_Try it:_
Would you output the listing exactly, with every image omitted?
──────── Provided data
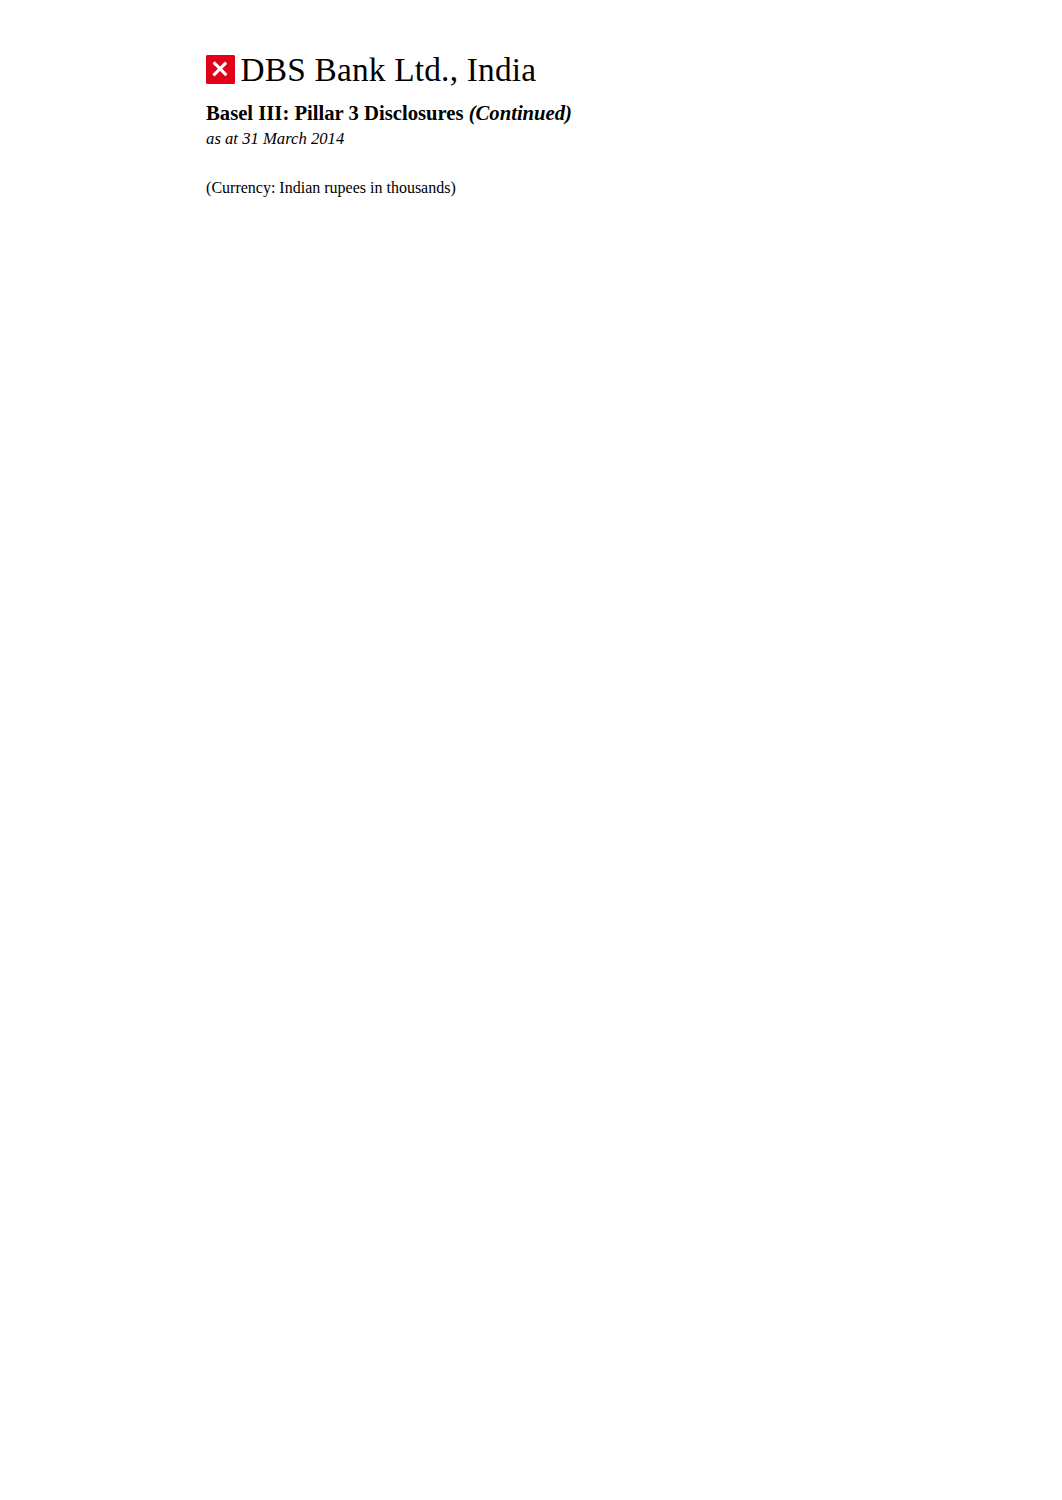DBS Bank Ltd., India
Basel III: Pillar 3 Disclosures (Continued)
as at 31 March 2014
(Currency: Indian rupees in thousands)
────────────────
_Response box:_
DBS Bank Ltd., India
Basel III: Pillar 3 Disclosures (Continued)
as at 31 March 2014
(Currency: Indian rupees in thousands)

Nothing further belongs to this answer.